* [SOURCE EXTRACT]

Helpful vs Harmful: Ways to Manage Emotions
Negative emotions like fear, sadness, and anger are a basic part of life and sometimes we struggle with how to deal with them effectively. It can be tempting to act on what you’re feeling right away, but that often doesn’t fix the situation that caused the emotions. In fact, it may lead to more problems to deal with down the road.
Some of the harmful ways that people deal with negative emotions:
Denial is when a person refuses to accept that anything is wrong or that help may be needed. When people deny that they are having problematic feelings, those feelings can bottle-up to a point that a person ends up “exploding” or acting out in a harmful way.
Withdrawal is when a person doesn’t want to be around, or participate in activities with other people. This is different than wanting to be alone from time to time, and can be a warning sign of depression. Some people may withdraw because being around others takes too much energy, or they feel overwhelmed. Others may withdraw because they don’t think other people like them or want them to be around. In some cases, people who have behaviors that they are ashamed of may withdraw so other people don’t find out about what they are doing. But withdrawal brings its own problems: extreme loneliness, misunderstanding, anger, and distorted thinking. We need to interact with other people to keep us balanced.
Bullying is when a person uses force, threats, or ridicule to show power over others. People typically take part in bullying behavior because they don’t feel good about themselves and making someone else feel bad makes them feel better about themselves or feel less alone. It is harmful to both the bully and the person being bullied and does not address underlying issues.
Self-harm can take many forms including: cutting, starving one’s self, binging and purging, or participating in dangerous behavior. Many people self-harm because they feel like it gives them control over emotional pain. While self-harming may bring temporary relief, these behaviors can become addictive and can lead people to be more out of control and in greater pain than ever.
Substance use is the use of alcohol and other drugs to make a person feel better or numb about painful situations. Alcohol and drug use can damage the brain, making it need higher amounts of substances to get the same effect. This can make difficult feelings even worse and in some cases, leads to suicidal thoughts or addiction. If you are concerned about your own or someone else’s use of drugs or alcohol, talk to a responsible adult right away to get help.
The good news is that with practice, everyone can do a better job of dealing with their negative emotions in healthy ways. One way to deal with uncomfortable or unpleasant emotions is to remember the word PATH. PATH stands for:
Pause Acknowledge Think Help
Step 1: Pause.

* [DATA LISTING]
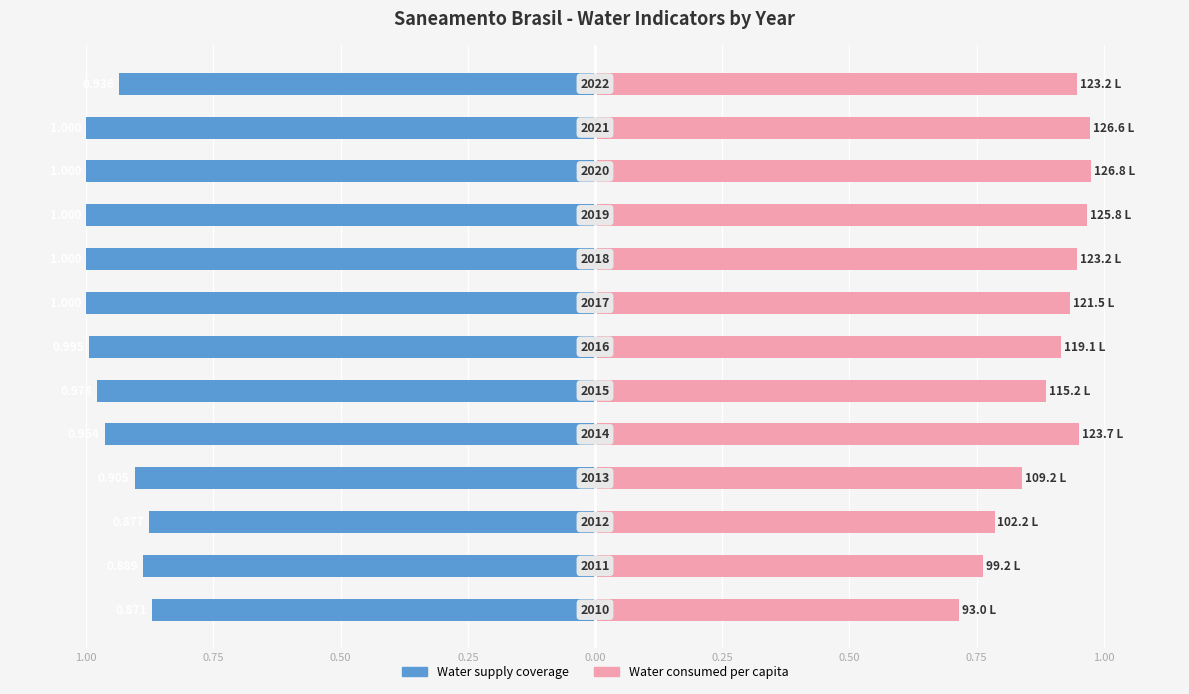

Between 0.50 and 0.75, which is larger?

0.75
--
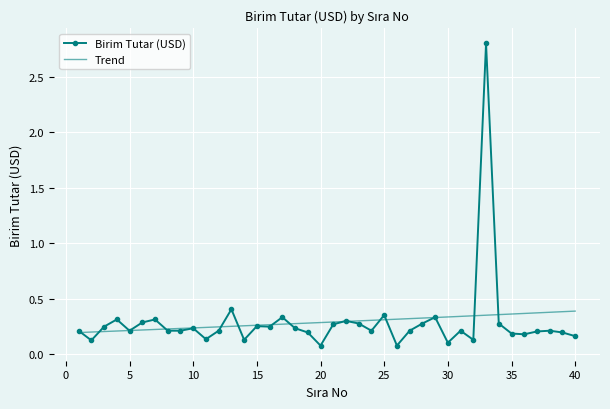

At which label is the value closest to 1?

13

* [WHAT YOU NEED TO DO]
#1 Render this sentence from the text on managing emotions in Spanish: "It can be tempting to act on what you’re feeling right away, but that often doesn’t fix the situation that caused the emotions."
#2 Carry on the text on managing emotions, starting right after its last line, "Step 1: Pause."
You won't need the lines above.

* [ANSWERS TO THE TASKS]
#1 Puede ser tentador actuar de inmediato según lo que sientes, pero eso a menudo no resuelve la situación que causó las emociones.

#2
This step is important because instead of acting on feelings right away, you stop yourself and think things through. Count to 100 or say the alphabet backwards.
Step 2: Acknowledge what you’re feeling.
For example, are you mad at someone, or are you sad because your feelings were hurt by what they did? Whatever it is that you are feeling, it is ok to feel that way.
Step 3: Think.
Now that you have taken a few moments to figure out what exactly it is that you are feeling, think about how you can make yourself feel better.
Step 4: Help.
Take an action to help yourself based upon what you came up with in the “Think” step.
If you are having trouble thinking of ways to help yourself, try one (or a few) from this list:
Read the story of someone you admire
Watch a funny YouTube video
Play with an animal
Watch a movie you loved when you were younger
Reorganize your room
Make a list of places you want to travel
Address Your Basic Needs
Eat a healthy snack.
Drink a glass of water.
Take a shower or bath.
Take a nap.
Draw how you’re feeling.
Make a gratitude list.
Punch a pillow.
Let yourself cry.
Rip paper into small pieces.
Vent. Venting is not the same as asking for help, it's taking an opportunity to share your feelings out loud. We do this naturally when we talk with someone we can trust about whatever is upsetting us. You can also vent by writing a letter to the person who upset you. Keep the letter a couple of days and then tear it up. Stick to pen and paper—using social media when you are highly emotional can be tempting, but you might say something you regret.
Make a list of solutions to problems – it can help to brainstorm with a friend of family member.
Make a list of your strengths. There are plenty of things about you that are awesome, no matter how down you are feeling at the moment.
If a person has upset you, talk with them directly. Fill in the blanks to this sentence – “I feel ______ when (this happens) because ______. Next time, could you please ________.” Example: “I feel left out when there is no room at the lunch table, because then I don’t have friends to talk to. Next time can you please save me a seat?”
Volunteering/Acts of Kindness
Do something nice for someone you know.
Help a stranger.
Volunteer your time.
Learn something new – there are tutorials for all kinds of hobbies online.
Create - try a craft project, color, paint, or draw. Invite a friend to join you for added fun.
Write – you could write a story, a poem, or an entry in a journal.
Get active – dancing, running, or playing a sport are some good ways to get moving.
Play a video game.
Get a plant and start a garden.
Practice belly breathing –put one hand on your stomach and start to inhale slowly. As you breathe in, imagine a balloon in your stomach filling up and continue to inhale until the balloon is very full. Put your other hand on your heart, feel your heartbeat, and hold your breath for 5 seconds. Now let your breath out slowly for 10 seconds – feel your belly flatten like a deflating balloon. Repeat this process 4 or 5 times and you should notice your heart beat slow down and your muscles relax.
Try progressive muscle relaxation –clench your toes for a count of 5, then relax them for a count of 5, then move to your calves, then your thighs, then your abs, then your arms, then your neck.
Play with Play-Doh.
Go for a walk – feel the ground under your feet and the air on your skin. Focus on your senses.
Find a guided meditation on YouTube.
Do yoga – you can find videos on demand using your tv or online.
Read a book.
Listen to music, a podcast, or an audiobook.
Unplug – turn off your phone, tablet, and/or computer for an hour or so.
Ask for Help
Text a friend.
Ask someone to just sit with you.
Call a family member.
Talk to an adult you trust.
Call a friend you haven’t talked to recently.